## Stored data
------------------------------------

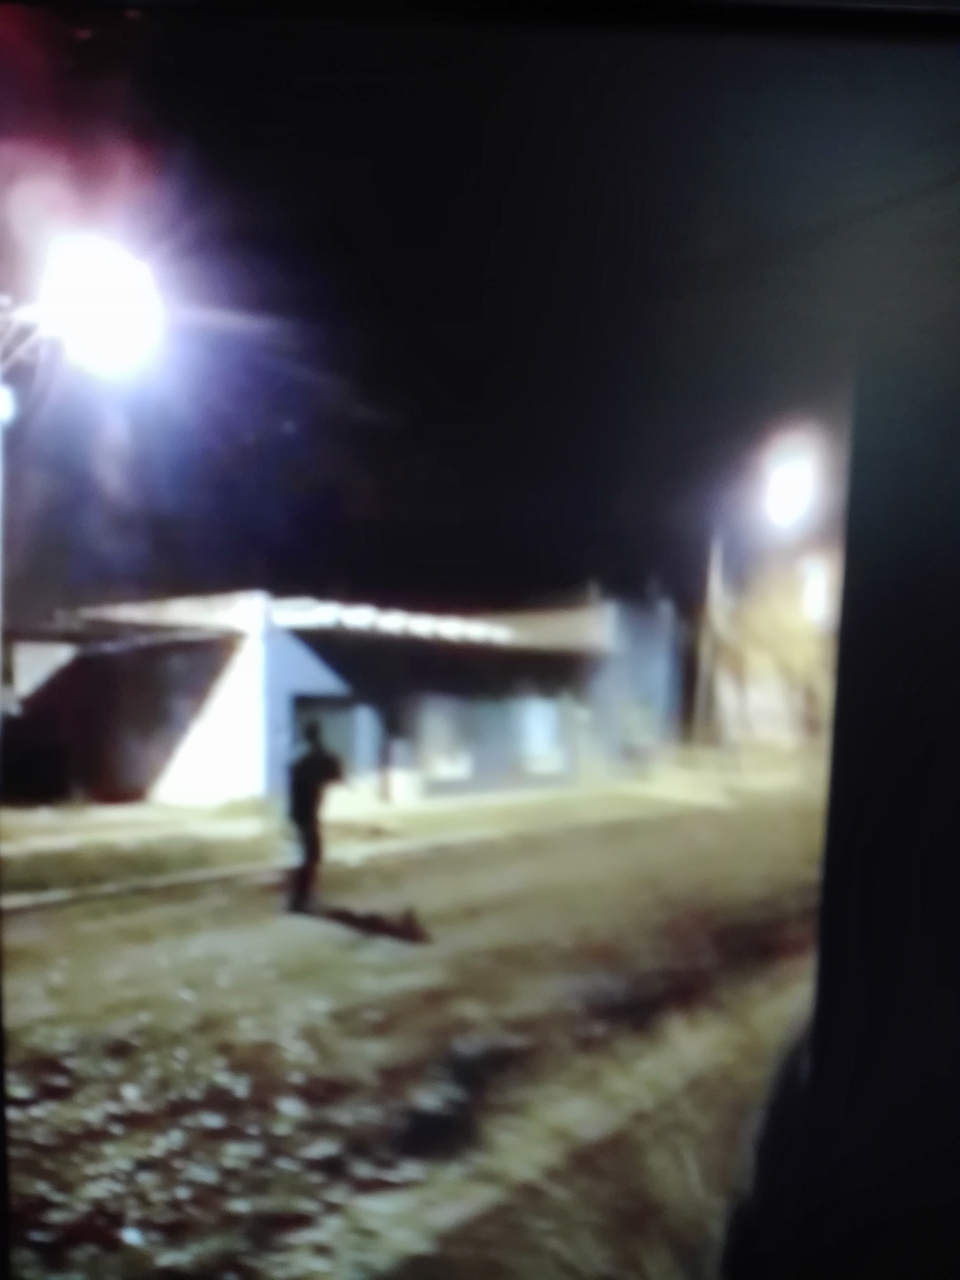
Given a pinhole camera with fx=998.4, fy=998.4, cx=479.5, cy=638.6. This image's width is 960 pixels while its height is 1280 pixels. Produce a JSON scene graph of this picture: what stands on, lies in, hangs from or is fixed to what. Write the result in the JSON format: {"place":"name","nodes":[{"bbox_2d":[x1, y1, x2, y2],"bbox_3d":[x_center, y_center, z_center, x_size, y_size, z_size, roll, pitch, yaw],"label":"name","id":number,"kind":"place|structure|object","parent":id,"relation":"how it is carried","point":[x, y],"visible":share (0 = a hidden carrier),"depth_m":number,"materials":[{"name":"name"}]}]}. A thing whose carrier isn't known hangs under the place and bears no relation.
{"place":"outdoors","nodes":[
{"label":"outdoors","id":0,"kind":"place"},
{"bbox_2d":[20,589,637,808],"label":"building","id":1,"kind":"structure","parent":0,"point":[230,773],"depth_m":19.94,"materials":[{"name":"white paint"}]},
{"bbox_2d":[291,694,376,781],"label":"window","id":2,"kind":"structure","parent":1,"relation":"in","point":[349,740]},
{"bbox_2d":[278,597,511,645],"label":"roof edge","id":3,"kind":"object","parent":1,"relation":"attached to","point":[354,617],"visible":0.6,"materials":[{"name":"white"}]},
{"bbox_2d":[416,698,471,779],"bbox_3d":[-0.836,2.136,21.596,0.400,1.888,1.382,-1,-2,38],"label":"window","id":4,"kind":"structure","parent":1,"relation":"in","point":[439,716],"depth_m":21.58,"materials":[{"name":"white"}]},
{"bbox_2d":[515,696,561,770],"bbox_3d":[1.388,2.207,24.066,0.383,1.826,1.306,-1,-2,38],"label":"window","id":5,"kind":"structure","parent":1,"relation":"in","point":[534,732],"depth_m":24.07,"materials":[{"name":"white"}]},
{"bbox_2d":[0,773,719,907],"label":"pavement","id":6,"kind":"structure","parent":0,"point":[186,848],"materials":[{"name":"beige concrete"}]},
{"bbox_2d":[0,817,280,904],"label":"grass strip","id":7,"kind":"object","parent":6,"relation":"on","point":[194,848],"visible":0.64,"depth_m":11.72,"materials":[{"name":"green plant"}]},
{"bbox_2d":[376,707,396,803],"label":"post","id":8,"kind":"object","parent":6,"relation":"on","point":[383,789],"visible":0.96,"depth_m":19.02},
{"bbox_2d":[0,788,827,1279],"label":"road","id":9,"kind":"structure","parent":0,"point":[346,939],"materials":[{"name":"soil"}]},
{"bbox_2d":[286,715,343,914],"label":"person","id":10,"kind":"object","parent":9,"relation":"on","point":[312,851],"visible":0.99,"depth_m":9.05},
{"bbox_2d":[0,4,881,637],"label":"sky","id":11,"kind":"structure","parent":0,"point":[573,574],"materials":[{"name":"black"}]},
{"bbox_2d":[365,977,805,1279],"label":"grass verge","id":12,"kind":"structure","parent":0,"point":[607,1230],"materials":[{"name":"brown"}]},
{"bbox_2d":[490,587,684,774],"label":"blue building","id":13,"kind":"structure","parent":0,"point":[660,673],"depth_m":29.36,"materials":[{"name":"blue paint"}]},
{"bbox_2d":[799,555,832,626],"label":"street lamp","id":14,"kind":"object","parent":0,"point":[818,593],"visible":0.46,"depth_m":31.70,"materials":[{"name":"white"}]},
{"label":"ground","id":15,"kind":"structure","parent":0},
{"bbox_2d":[0,313,8,730],"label":"pole","id":16,"kind":"object","parent":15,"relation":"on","point":[1,652],"visible":0.79,"depth_m":10.19,"materials":[{"name":"metal"}]},
{"bbox_2d":[37,230,163,381],"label":"street lamp","id":17,"kind":"object","parent":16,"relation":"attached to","point":[90,299],"visible":0.94,"depth_m":9.49,"materials":[{"name":"white"}]},
{"bbox_2d":[692,525,727,746],"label":"utility pole","id":18,"kind":"object","parent":15,"relation":"on","point":[713,582],"visible":0.8,"depth_m":30.72,"materials":[{"name":"brown wood"}]},
{"bbox_2d":[760,434,819,532],"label":"street lamp","id":19,"kind":"object","parent":18,"relation":"attached to","point":[784,490],"visible":0.84,"depth_m":24.93,"materials":[{"name":"white"}]},
{"bbox_2d":[713,556,835,751],"bbox_3d":[10.427,0.705,33.701,6.203,7.317,6.001,0,-1,21],"label":"tree","id":20,"kind":"object","parent":15,"relation":"on","point":[790,635],"visible":0.62,"depth_m":32.71,"materials":[{"name":"plant"}]}
]}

------------------------------------

## Your assignment
Could you repeat every entry above exactly, with each picture omitted?

## Exercise solution
Given a pinhole camera with fx=998.4, fy=998.4, cx=479.5, cy=638.6. This image's width is 960 pixels while its height is 1280 pixels. Produce a JSON scene graph of this picture: what stands on, lies in, hangs from or is fixed to what. Write the result in the JSON format: {"place":"name","nodes":[{"bbox_2d":[x1, y1, x2, y2],"bbox_3d":[x_center, y_center, z_center, x_size, y_size, z_size, roll, pitch, yaw],"label":"name","id":number,"kind":"place|structure|object","parent":id,"relation":"how it is carried","point":[x, y],"visible":share (0 = a hidden carrier),"depth_m":number,"materials":[{"name":"name"}]}]}. A thing whose carrier isn't known hangs under the place and bears no relation.
{"place":"outdoors","nodes":[
{"label":"outdoors","id":0,"kind":"place"},
{"bbox_2d":[20,589,637,808],"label":"building","id":1,"kind":"structure","parent":0,"point":[230,773],"depth_m":19.94,"materials":[{"name":"white paint"}]},
{"bbox_2d":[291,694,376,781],"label":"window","id":2,"kind":"structure","parent":1,"relation":"in","point":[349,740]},
{"bbox_2d":[278,597,511,645],"label":"roof edge","id":3,"kind":"object","parent":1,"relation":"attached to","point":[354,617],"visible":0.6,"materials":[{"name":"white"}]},
{"bbox_2d":[416,698,471,779],"bbox_3d":[-0.836,2.136,21.596,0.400,1.888,1.382,-1,-2,38],"label":"window","id":4,"kind":"structure","parent":1,"relation":"in","point":[439,716],"depth_m":21.58,"materials":[{"name":"white"}]},
{"bbox_2d":[515,696,561,770],"bbox_3d":[1.388,2.207,24.066,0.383,1.826,1.306,-1,-2,38],"label":"window","id":5,"kind":"structure","parent":1,"relation":"in","point":[534,732],"depth_m":24.07,"materials":[{"name":"white"}]},
{"bbox_2d":[0,773,719,907],"label":"pavement","id":6,"kind":"structure","parent":0,"point":[186,848],"materials":[{"name":"beige concrete"}]},
{"bbox_2d":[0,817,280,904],"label":"grass strip","id":7,"kind":"object","parent":6,"relation":"on","point":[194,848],"visible":0.64,"depth_m":11.72,"materials":[{"name":"green plant"}]},
{"bbox_2d":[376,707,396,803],"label":"post","id":8,"kind":"object","parent":6,"relation":"on","point":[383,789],"visible":0.96,"depth_m":19.02},
{"bbox_2d":[0,788,827,1279],"label":"road","id":9,"kind":"structure","parent":0,"point":[346,939],"materials":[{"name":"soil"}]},
{"bbox_2d":[286,715,343,914],"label":"person","id":10,"kind":"object","parent":9,"relation":"on","point":[312,851],"visible":0.99,"depth_m":9.05},
{"bbox_2d":[0,4,881,637],"label":"sky","id":11,"kind":"structure","parent":0,"point":[573,574],"materials":[{"name":"black"}]},
{"bbox_2d":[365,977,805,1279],"label":"grass verge","id":12,"kind":"structure","parent":0,"point":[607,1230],"materials":[{"name":"brown"}]},
{"bbox_2d":[490,587,684,774],"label":"blue building","id":13,"kind":"structure","parent":0,"point":[660,673],"depth_m":29.36,"materials":[{"name":"blue paint"}]},
{"bbox_2d":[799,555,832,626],"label":"street lamp","id":14,"kind":"object","parent":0,"point":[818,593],"visible":0.46,"depth_m":31.70,"materials":[{"name":"white"}]},
{"label":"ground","id":15,"kind":"structure","parent":0},
{"bbox_2d":[0,313,8,730],"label":"pole","id":16,"kind":"object","parent":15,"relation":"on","point":[1,652],"visible":0.79,"depth_m":10.19,"materials":[{"name":"metal"}]},
{"bbox_2d":[37,230,163,381],"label":"street lamp","id":17,"kind":"object","parent":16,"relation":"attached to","point":[90,299],"visible":0.94,"depth_m":9.49,"materials":[{"name":"white"}]},
{"bbox_2d":[692,525,727,746],"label":"utility pole","id":18,"kind":"object","parent":15,"relation":"on","point":[713,582],"visible":0.8,"depth_m":30.72,"materials":[{"name":"brown wood"}]},
{"bbox_2d":[760,434,819,532],"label":"street lamp","id":19,"kind":"object","parent":18,"relation":"attached to","point":[784,490],"visible":0.84,"depth_m":24.93,"materials":[{"name":"white"}]},
{"bbox_2d":[713,556,835,751],"bbox_3d":[10.427,0.705,33.701,6.203,7.317,6.001,0,-1,21],"label":"tree","id":20,"kind":"object","parent":15,"relation":"on","point":[790,635],"visible":0.62,"depth_m":32.71,"materials":[{"name":"plant"}]}
]}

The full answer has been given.